Sanders insisted to a crowd in Indiana on Wednesday that he is still in the race to win it, but his focus now is primarily on influencing the Democratic platform if Clinton is the nominee.
According to Politico:
Staffers who were working in states that voted Tuesday were told by campaign manager Jeff Weaver to look elsewhere for work rather than continue on to the next voting states, according to people close to the campaign. The news comes as Sanders looks to spend more time in California, which is set to vote in June.
While Sanders appears set for a handful of wins in May, his path to the nomination appears all but closed off after he lost Pennsylvania, Maryland, Delaware, and Connecticut on Tuesday night.
The math is a huge problem for Sanders. According to Fox News:
As of early Wednesday, Clinton had 2,141 delegates to Sanders’ 1,321; it takes 2,383 to win. The total includes so-called “superdelegates” who are not bound to primary results.
Fox News also interviewed Sanders' campaign communications director Michael Briggs:
[A]s has been visible in the Republican race, laying off staff is often one of the earliest signs of a campaign winding down as it runs out of money. Even though Sanders has outraised Clinton, the Sanders campaign has also outspent Clinton’s.
Briggs confirmed to Fox News that "hundreds" of field staff from the five states in Tuesday's primaries were told they are being let go. Briggs maintained that the changes are part of "right-sizing" the campaign after the elections.
Politico says Briggs confirmed it's not just workers in the 5 states being let go -- workers have been "trickling out" of the Burlington, Vermont headquarters since March.
The campaign has let field staffers go before — including early in March, after his sweeping losses on Super Tuesday — and aides have been trickling out of the organization in recent weeks. But Wednesday’s move signifies a bigger move to reshape the size of the campaign operation.

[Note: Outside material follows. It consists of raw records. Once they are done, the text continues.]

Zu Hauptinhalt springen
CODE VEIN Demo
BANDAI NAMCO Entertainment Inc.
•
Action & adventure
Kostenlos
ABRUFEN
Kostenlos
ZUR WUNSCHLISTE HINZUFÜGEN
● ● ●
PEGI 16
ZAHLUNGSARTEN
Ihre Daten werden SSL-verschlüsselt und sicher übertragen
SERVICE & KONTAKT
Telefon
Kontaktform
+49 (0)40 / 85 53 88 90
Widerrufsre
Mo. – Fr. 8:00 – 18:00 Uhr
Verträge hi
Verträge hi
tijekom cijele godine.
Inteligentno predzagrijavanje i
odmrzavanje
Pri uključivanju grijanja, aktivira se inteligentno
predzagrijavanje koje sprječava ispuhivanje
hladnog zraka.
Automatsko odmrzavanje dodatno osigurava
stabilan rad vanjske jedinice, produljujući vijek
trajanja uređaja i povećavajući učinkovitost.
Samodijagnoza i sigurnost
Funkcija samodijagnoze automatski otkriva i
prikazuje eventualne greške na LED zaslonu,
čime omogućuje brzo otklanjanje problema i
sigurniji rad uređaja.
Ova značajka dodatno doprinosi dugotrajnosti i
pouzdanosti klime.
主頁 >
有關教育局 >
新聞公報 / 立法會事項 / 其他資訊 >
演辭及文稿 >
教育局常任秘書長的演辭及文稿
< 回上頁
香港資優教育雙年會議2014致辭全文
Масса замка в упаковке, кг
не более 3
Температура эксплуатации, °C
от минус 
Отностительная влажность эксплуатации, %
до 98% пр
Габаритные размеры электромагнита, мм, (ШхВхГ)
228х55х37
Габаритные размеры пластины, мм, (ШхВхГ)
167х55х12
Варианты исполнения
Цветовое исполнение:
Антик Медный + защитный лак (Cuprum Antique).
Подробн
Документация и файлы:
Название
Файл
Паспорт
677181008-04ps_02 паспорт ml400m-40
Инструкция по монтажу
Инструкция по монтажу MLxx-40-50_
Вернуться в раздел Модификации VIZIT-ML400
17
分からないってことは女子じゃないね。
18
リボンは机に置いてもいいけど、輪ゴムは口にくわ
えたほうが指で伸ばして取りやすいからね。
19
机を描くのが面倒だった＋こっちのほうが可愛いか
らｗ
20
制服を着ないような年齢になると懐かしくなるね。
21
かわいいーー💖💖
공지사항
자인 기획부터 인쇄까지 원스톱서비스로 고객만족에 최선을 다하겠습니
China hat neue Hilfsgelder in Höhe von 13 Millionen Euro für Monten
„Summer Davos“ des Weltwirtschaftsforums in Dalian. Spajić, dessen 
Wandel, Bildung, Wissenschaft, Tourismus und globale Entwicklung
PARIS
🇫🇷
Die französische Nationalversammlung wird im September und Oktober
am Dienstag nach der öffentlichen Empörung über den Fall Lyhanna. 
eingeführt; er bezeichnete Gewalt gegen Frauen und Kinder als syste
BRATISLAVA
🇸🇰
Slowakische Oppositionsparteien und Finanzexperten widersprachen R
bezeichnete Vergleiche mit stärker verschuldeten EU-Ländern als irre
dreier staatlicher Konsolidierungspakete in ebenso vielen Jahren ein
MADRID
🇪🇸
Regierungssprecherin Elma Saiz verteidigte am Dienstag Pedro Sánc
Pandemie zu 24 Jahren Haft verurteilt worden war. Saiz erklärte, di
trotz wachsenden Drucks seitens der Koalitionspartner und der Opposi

The losses are primarily in the five states that voted on Tuesday, but other staff have also recently left the campaign, including some based in the Burlington, Vermont, headquarters. Briggs said field staff from other states may leave the campaign as well.
The real problem may be money -- notwithstanding Sanders' large war chest. Like Jeb Bush, he may have spent too much too fast. Politico writes:
While Sanders has raised large amounts of money online, and started April with $17 million according to his most recent Federal Election Commission report, he has also spent at a very high rate, including $46 million in March. It is unclear how much money his campaign currently has on hand.
So is Sanders in or out? I think he's giving lip service to still being in the race for the nomination because he wants to keep the donations coming. Who's going to donate to him just so he can have a say in the Democratic Party platform?